* **WHAT THIS TASK INVOLVES**:
Retype the data that follows, keeping every character the same.

* **EXERCISE MATERIALS**:
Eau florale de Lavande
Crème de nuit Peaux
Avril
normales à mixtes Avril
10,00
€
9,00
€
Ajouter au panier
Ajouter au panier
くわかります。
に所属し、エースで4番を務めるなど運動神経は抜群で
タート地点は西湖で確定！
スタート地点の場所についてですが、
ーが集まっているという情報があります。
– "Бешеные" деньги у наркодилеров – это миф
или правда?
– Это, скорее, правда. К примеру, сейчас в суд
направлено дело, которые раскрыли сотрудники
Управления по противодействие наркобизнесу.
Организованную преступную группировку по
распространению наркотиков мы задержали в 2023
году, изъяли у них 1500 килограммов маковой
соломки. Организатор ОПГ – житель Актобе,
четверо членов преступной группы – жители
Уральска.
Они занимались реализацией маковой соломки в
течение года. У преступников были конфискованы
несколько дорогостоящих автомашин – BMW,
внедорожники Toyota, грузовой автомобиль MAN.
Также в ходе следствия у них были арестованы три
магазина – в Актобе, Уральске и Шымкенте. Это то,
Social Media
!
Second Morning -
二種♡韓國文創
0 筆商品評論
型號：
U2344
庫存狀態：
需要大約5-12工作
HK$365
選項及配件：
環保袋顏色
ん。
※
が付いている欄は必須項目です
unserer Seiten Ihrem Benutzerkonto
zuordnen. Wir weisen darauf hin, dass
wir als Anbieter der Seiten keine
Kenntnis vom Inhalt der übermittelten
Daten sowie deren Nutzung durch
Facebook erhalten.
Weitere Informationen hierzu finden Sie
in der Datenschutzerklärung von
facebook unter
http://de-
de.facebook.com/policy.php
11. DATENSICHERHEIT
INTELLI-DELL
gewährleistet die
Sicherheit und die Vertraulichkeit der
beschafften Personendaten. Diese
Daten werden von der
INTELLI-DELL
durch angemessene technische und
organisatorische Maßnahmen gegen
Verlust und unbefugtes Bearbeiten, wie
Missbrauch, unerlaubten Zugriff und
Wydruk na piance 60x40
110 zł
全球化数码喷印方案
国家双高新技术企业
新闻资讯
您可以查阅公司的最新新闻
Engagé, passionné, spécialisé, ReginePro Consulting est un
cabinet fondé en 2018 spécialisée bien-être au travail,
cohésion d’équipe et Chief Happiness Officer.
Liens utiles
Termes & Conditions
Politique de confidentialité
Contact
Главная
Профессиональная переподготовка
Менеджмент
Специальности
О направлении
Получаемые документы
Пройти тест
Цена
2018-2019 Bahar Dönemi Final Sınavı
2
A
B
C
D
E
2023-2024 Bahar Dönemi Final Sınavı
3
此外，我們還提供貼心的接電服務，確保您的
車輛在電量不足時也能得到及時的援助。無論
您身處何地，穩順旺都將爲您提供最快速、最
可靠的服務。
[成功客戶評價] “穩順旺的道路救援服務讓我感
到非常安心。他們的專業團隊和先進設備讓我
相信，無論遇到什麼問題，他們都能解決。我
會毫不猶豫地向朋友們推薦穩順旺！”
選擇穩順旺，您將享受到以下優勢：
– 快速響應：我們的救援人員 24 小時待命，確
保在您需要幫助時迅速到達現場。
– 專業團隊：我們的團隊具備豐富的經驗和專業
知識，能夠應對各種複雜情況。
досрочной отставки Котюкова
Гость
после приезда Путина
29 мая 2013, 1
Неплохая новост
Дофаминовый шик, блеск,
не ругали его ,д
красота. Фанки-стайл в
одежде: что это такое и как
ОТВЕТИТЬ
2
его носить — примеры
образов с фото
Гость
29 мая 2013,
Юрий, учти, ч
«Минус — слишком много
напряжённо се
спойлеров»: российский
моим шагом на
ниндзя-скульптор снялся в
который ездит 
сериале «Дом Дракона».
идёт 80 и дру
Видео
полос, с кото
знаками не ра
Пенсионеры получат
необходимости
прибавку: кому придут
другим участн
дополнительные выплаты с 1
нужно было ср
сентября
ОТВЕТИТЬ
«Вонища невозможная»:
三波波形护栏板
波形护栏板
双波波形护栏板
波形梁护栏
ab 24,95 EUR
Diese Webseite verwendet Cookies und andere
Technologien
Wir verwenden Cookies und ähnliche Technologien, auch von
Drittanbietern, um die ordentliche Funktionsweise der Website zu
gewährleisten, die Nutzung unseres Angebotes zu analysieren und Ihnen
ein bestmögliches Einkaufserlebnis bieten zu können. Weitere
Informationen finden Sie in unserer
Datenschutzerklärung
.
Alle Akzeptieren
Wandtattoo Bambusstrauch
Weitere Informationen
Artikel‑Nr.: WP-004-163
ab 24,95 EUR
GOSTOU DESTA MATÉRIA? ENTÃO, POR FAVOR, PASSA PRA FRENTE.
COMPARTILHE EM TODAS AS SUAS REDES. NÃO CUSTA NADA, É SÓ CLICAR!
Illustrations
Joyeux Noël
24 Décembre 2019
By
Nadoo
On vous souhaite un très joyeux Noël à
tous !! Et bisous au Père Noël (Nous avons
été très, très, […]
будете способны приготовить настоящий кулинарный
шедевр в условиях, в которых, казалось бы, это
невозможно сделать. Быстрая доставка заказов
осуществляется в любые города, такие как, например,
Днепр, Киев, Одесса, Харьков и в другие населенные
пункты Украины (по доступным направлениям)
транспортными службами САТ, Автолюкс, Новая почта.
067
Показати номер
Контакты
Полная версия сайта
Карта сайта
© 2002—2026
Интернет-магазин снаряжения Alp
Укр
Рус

* **YOUR SOLUTION**:
Eau florale de Lavande
Crème de nuit Peaux
Avril
normales à mixtes Avril
10,00
€
9,00
€
Ajouter au panier
Ajouter au panier
くわかります。
に所属し、エースで4番を務めるなど運動神経は抜群で
タート地点は西湖で確定！
スタート地点の場所についてですが、
ーが集まっているという情報があります。
– "Бешеные" деньги у наркодилеров – это миф
или правда?
– Это, скорее, правда. К примеру, сейчас в суд
направлено дело, которые раскрыли сотрудники
Управления по противодействие наркобизнесу.
Организованную преступную группировку по
распространению наркотиков мы задержали в 2023
году, изъяли у них 1500 килограммов маковой
соломки. Организатор ОПГ – житель Актобе,
четверо членов преступной группы – жители
Уральска.
Они занимались реализацией маковой соломки в
течение года. У преступников были конфискованы
несколько дорогостоящих автомашин – BMW,
внедорожники Toyota, грузовой автомобиль MAN.
Также в ходе следствия у них были арестованы три
магазина – в Актобе, Уральске и Шымкенте. Это то,
Social Media
!
Second Morning -
二種♡韓國文創
0 筆商品評論
型號：
U2344
庫存狀態：
需要大約5-12工作
HK$365
選項及配件：
環保袋顏色
ん。
※
が付いている欄は必須項目です
unserer Seiten Ihrem Benutzerkonto
zuordnen. Wir weisen darauf hin, dass
wir als Anbieter der Seiten keine
Kenntnis vom Inhalt der übermittelten
Daten sowie deren Nutzung durch
Facebook erhalten.
Weitere Informationen hierzu finden Sie
in der Datenschutzerklärung von
facebook unter
http://de-
de.facebook.com/policy.php
11. DATENSICHERHEIT
INTELLI-DELL
gewährleistet die
Sicherheit und die Vertraulichkeit der
beschafften Personendaten. Diese
Daten werden von der
INTELLI-DELL
durch angemessene technische und
organisatorische Maßnahmen gegen
Verlust und unbefugtes Bearbeiten, wie
Missbrauch, unerlaubten Zugriff und
Wydruk na piance 60x40
110 zł
全球化数码喷印方案
国家双高新技术企业
新闻资讯
您可以查阅公司的最新新闻
Engagé, passionné, spécialisé, ReginePro Consulting est un
cabinet fondé en 2018 spécialisée bien-être au travail,
cohésion d’équipe et Chief Happiness Officer.
Liens utiles
Termes & Conditions
Politique de confidentialité
Contact
Главная
Профессиональная переподготовка
Менеджмент
Специальности
О направлении
Получаемые документы
Пройти тест
Цена
2018-2019 Bahar Dönemi Final Sınavı
2
A
B
C
D
E
2023-2024 Bahar Dönemi Final Sınavı
3
此外，我們還提供貼心的接電服務，確保您的
車輛在電量不足時也能得到及時的援助。無論
您身處何地，穩順旺都將爲您提供最快速、最
可靠的服務。
[成功客戶評價] “穩順旺的道路救援服務讓我感
到非常安心。他們的專業團隊和先進設備讓我
相信，無論遇到什麼問題，他們都能解決。我
會毫不猶豫地向朋友們推薦穩順旺！”
選擇穩順旺，您將享受到以下優勢：
– 快速響應：我們的救援人員 24 小時待命，確
保在您需要幫助時迅速到達現場。
– 專業團隊：我們的團隊具備豐富的經驗和專業
知識，能夠應對各種複雜情況。
досрочной отставки Котюкова
Гость
после приезда Путина
29 мая 2013, 1
Неплохая новост
Дофаминовый шик, блеск,
не ругали его ,д
красота. Фанки-стайл в
одежде: что это такое и как
ОТВЕТИТЬ
2
его носить — примеры
образов с фото
Гость
29 мая 2013,
Юрий, учти, ч
«Минус — слишком много
напряжённо се
спойлеров»: российский
моим шагом на
ниндзя-скульптор снялся в
который ездит 
сериале «Дом Дракона».
идёт 80 и дру
Видео
полос, с кото
знаками не ра
Пенсионеры получат
необходимости
прибавку: кому придут
другим участн
дополнительные выплаты с 1
нужно было ср
сентября
ОТВЕТИТЬ
«Вонища невозможная»:
三波波形护栏板
波形护栏板
双波波形护栏板
波形梁护栏
ab 24,95 EUR
Diese Webseite verwendet Cookies und andere
Technologien
Wir verwenden Cookies und ähnliche Technologien, auch von
Drittanbietern, um die ordentliche Funktionsweise der Website zu
gewährleisten, die Nutzung unseres Angebotes zu analysieren und Ihnen
ein bestmögliches Einkaufserlebnis bieten zu können. Weitere
Informationen finden Sie in unserer
Datenschutzerklärung
.
Alle Akzeptieren
Wandtattoo Bambusstrauch
Weitere Informationen
Artikel‑Nr.: WP-004-163
ab 24,95 EUR
GOSTOU DESTA MATÉRIA? ENTÃO, POR FAVOR, PASSA PRA FRENTE.
COMPARTILHE EM TODAS AS SUAS REDES. NÃO CUSTA NADA, É SÓ CLICAR!
Illustrations
Joyeux Noël
24 Décembre 2019
By
Nadoo
On vous souhaite un très joyeux Noël à
tous !! Et bisous au Père Noël (Nous avons
été très, très, […]
будете способны приготовить настоящий кулинарный
шедевр в условиях, в которых, казалось бы, это
невозможно сделать. Быстрая доставка заказов
осуществляется в любые города, такие как, например,
Днепр, Киев, Одесса, Харьков и в другие населенные
пункты Украины (по доступным направлениям)
транспортными службами САТ, Автолюкс, Новая почта.
067
Показати номер
Контакты
Полная версия сайта
Карта сайта
© 2002—2026
Интернет-магазин снаряжения Alp
Укр
Рус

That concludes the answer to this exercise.